Other cast members aren't so lucky. Don Cheadle, as a lawyer tasked with sorting out Whip's side of the criminal investigation, has the script's least developed major character. Yes, his character's purpose is ultimately to support and challenge Whip, but the character appears to have been written on autopilot, used more as an expository tool of legal information. Kelly Reilly, as drug addict Whip meets in the hospital, gets a tad more to work with, but the role is as shallow as they come, as she's used more to bring up the painfully thin AA subplot in the film. Gatins gives her an interest in photography to lend her something outside of her drug troubles, but it's barely touched upon. Worst of all, the film wastes Melissa Leo as the head of the investigation into the crash landing. John Goodman also pops up in two irritating scenes, one of which is so bizarre and confused in its morality and tone that it beggars belief.
Surprisingly, it's some of the smallest parts that stand out in the film. Washington and Reilly's performances (mostly the former's) have received the most awards talk, but the stand out of the cast might actually be James Badge Dale. The actor only appears for one scene, yet his turn as a rambling cancer patient is nothing short of electrifying, and it's a shame that the actor wasn't used to better effect. Honorable mention should go to Brian Geraghty (The Hurt Locker) as Whip's co-pilot during the crash landing, who brings an extra layer of intensity to one of the many one-note roles filling out the ensemble.

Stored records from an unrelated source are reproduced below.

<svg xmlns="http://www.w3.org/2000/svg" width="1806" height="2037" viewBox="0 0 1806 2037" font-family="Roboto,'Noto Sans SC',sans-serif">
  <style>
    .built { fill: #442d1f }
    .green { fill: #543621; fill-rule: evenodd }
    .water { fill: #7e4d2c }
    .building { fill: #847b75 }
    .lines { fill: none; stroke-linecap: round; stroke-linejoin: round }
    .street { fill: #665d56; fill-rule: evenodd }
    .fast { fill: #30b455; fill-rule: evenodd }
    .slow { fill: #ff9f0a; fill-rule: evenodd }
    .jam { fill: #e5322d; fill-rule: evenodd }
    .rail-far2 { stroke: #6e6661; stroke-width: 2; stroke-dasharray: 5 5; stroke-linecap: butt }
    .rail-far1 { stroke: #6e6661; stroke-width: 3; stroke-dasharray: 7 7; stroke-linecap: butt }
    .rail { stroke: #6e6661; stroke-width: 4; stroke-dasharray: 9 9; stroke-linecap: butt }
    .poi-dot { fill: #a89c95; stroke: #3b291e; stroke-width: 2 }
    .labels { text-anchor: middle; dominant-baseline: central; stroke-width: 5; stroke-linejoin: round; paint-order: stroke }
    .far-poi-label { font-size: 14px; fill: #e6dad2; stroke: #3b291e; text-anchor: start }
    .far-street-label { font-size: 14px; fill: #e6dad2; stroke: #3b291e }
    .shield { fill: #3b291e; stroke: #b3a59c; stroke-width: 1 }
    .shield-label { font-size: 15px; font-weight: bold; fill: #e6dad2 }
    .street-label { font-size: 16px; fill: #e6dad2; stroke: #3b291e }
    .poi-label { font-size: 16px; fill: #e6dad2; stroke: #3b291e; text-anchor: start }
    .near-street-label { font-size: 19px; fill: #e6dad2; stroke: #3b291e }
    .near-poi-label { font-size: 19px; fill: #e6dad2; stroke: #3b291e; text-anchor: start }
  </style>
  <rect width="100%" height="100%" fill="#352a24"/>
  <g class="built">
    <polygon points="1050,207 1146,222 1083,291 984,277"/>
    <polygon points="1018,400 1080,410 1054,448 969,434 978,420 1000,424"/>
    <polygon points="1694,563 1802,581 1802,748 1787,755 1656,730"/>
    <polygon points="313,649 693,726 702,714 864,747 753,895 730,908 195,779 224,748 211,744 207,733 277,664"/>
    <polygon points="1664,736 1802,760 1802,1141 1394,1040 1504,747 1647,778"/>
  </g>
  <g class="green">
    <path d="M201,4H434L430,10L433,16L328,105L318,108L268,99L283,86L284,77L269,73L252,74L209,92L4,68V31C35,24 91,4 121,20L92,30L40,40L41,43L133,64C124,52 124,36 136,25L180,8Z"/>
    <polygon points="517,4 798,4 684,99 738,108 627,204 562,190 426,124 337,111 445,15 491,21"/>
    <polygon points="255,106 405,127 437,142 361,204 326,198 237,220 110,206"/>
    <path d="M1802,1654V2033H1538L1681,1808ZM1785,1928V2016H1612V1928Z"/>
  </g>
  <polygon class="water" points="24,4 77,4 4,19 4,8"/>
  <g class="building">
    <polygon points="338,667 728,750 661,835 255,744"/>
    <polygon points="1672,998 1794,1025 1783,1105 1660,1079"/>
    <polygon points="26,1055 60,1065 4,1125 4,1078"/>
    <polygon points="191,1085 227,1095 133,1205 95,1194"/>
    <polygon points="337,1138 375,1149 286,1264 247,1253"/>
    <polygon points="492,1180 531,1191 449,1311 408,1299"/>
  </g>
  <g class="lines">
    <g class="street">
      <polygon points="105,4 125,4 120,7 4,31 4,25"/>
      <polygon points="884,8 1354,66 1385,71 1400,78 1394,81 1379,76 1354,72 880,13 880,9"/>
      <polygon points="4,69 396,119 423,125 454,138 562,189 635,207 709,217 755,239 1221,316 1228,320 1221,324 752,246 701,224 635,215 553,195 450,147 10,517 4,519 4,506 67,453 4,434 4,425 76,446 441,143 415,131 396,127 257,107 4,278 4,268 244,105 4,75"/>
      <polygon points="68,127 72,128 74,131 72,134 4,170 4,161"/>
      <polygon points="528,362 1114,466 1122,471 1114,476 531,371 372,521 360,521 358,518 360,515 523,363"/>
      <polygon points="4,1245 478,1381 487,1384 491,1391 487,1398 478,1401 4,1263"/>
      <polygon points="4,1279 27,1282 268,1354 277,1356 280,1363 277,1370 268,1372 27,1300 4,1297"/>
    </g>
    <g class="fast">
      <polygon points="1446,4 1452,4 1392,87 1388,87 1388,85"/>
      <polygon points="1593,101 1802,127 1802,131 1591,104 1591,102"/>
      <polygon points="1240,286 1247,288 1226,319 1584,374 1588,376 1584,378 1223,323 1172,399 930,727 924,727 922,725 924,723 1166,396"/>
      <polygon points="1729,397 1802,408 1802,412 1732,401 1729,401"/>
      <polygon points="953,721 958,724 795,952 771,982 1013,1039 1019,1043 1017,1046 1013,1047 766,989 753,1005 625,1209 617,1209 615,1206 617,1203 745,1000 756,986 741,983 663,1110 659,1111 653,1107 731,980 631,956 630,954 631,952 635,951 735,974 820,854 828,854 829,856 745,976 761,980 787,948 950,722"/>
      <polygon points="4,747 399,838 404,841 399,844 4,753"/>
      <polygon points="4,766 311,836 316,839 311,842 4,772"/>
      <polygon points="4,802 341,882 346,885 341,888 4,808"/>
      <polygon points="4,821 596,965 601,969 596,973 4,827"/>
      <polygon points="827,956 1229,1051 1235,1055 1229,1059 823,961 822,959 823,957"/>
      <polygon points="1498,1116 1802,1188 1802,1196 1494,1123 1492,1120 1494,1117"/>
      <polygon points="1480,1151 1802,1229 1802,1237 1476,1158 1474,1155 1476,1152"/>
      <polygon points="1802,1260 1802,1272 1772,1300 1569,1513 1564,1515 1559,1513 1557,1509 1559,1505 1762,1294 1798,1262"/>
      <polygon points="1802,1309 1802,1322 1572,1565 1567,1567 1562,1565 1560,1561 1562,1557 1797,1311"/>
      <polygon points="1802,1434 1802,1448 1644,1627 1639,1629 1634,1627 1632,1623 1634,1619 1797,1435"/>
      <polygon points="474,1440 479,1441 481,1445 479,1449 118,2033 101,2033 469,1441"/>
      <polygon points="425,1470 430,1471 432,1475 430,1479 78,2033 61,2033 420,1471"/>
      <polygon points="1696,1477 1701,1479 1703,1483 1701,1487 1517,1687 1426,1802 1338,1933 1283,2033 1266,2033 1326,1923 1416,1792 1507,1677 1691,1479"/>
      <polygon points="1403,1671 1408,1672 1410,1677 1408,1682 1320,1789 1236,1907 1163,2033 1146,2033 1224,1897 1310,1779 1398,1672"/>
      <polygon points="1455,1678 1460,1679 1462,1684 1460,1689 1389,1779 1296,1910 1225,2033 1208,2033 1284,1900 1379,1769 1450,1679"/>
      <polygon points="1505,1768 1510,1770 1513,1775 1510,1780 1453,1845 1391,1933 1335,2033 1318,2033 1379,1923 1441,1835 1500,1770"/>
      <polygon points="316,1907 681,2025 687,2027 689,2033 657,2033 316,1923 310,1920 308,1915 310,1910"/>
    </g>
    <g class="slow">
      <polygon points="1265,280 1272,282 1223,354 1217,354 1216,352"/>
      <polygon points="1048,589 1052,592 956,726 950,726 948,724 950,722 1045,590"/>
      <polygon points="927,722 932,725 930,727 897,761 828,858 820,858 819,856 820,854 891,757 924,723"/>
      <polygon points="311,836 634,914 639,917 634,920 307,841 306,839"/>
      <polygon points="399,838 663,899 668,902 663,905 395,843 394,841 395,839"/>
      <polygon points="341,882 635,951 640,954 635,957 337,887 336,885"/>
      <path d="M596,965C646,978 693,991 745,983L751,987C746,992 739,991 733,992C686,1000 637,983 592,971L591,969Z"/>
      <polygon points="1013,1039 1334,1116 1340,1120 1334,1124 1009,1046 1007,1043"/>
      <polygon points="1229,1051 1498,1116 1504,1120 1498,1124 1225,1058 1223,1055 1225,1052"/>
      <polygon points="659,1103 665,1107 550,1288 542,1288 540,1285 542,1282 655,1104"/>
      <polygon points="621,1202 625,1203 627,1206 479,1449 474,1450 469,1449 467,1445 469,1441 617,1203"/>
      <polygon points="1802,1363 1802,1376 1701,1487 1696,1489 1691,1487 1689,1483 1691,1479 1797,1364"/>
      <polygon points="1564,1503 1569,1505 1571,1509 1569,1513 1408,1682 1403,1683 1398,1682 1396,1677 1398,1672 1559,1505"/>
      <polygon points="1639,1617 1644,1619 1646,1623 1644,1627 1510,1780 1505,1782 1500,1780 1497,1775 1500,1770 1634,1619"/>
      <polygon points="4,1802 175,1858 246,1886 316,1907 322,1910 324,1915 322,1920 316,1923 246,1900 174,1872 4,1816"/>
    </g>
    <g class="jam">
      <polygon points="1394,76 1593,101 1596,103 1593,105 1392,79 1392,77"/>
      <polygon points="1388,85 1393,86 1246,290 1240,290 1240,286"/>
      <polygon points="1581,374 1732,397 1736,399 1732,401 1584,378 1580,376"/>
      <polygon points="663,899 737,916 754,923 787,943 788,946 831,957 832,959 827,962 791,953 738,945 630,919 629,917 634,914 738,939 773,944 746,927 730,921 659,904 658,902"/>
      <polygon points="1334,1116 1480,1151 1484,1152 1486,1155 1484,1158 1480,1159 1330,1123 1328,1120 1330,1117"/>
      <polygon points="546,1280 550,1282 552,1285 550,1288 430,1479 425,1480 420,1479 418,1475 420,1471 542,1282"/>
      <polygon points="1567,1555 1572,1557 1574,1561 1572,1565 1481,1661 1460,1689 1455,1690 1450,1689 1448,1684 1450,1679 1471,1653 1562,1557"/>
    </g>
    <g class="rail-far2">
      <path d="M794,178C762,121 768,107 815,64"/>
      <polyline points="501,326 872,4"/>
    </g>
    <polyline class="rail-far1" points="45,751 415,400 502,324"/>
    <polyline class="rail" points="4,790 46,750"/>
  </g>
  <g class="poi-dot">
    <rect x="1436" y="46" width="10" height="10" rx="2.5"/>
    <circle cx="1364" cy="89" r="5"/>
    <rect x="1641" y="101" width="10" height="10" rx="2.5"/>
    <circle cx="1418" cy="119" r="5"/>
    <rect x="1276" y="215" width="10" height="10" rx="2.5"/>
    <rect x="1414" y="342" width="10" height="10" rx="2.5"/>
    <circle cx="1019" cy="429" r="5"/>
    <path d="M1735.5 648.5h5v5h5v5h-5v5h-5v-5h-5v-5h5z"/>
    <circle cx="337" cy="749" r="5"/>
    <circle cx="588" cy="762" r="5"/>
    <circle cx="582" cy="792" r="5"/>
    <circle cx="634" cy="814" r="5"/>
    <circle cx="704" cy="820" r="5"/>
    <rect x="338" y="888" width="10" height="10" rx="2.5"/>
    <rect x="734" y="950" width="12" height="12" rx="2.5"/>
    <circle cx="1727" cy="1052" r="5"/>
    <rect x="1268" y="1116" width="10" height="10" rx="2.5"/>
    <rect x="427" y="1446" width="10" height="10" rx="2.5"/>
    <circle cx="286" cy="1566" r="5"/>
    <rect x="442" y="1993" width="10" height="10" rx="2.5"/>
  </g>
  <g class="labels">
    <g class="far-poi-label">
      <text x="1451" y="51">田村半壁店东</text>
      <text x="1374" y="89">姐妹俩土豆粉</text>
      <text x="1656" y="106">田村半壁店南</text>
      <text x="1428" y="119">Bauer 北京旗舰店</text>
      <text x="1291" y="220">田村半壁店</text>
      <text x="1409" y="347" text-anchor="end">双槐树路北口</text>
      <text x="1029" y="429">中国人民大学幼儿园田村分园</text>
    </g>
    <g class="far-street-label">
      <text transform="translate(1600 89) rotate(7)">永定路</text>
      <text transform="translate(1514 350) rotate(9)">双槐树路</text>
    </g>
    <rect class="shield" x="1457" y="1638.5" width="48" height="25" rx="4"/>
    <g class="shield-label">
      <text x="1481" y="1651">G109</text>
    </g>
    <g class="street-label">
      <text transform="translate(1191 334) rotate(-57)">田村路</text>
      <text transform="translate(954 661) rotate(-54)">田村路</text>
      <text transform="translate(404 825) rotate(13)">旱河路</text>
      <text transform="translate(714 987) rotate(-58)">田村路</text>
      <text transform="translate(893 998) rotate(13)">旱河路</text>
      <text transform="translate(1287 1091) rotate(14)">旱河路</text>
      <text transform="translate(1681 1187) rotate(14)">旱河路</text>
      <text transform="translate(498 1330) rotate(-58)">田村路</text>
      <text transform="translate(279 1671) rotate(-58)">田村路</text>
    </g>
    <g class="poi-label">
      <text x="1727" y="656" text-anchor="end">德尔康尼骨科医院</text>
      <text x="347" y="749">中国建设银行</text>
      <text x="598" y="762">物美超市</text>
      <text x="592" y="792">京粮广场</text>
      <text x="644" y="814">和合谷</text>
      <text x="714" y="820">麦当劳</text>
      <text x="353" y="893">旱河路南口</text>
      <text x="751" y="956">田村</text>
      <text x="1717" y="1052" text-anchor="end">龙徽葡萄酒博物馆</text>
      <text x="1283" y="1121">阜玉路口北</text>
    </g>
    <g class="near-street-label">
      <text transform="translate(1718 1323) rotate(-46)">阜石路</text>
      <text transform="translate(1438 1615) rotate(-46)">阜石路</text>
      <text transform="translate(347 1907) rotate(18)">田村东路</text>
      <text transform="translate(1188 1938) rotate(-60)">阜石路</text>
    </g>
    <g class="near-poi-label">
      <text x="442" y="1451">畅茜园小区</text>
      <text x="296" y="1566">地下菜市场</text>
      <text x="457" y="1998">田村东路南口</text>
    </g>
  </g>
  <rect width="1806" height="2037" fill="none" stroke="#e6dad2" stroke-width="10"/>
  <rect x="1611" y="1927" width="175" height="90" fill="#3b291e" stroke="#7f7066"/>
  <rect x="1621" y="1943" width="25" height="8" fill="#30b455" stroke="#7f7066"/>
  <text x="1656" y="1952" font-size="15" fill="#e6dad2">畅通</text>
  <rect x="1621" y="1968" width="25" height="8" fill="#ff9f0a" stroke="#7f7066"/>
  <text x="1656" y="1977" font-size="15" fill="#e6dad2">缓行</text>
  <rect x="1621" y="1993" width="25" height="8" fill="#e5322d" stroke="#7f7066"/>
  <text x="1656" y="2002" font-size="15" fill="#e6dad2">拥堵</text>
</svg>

Unfortunately, as Flight progresses through its three main "chapters," it becomes weaker and weaker. The crash landing is a marvel of white-knuckle intensity, but once Whip wakes up in the hospital, the drop in dramatic power is tremendous. The middle section, which had the most room for character development, squanders it on scenes that merely coast by. Both Whip's relationship to Reilly's Nicole and the background details of the investigation are touched on so lightly that it's as if Gatins nearly forgot about them. There's a level of expert craftsmanship in Flight, even down to the seemingly "normal" but richly textured cinematography. Yet, unlike some examples in recent memory (Joe Wright's Hanna springs to mind), said craftsmanship isn't nearly enough to overcome the overarching weaknesses of the writing. The great irony, then, of Flight is that it only soars when its titular character is plunging straight down out of the sky.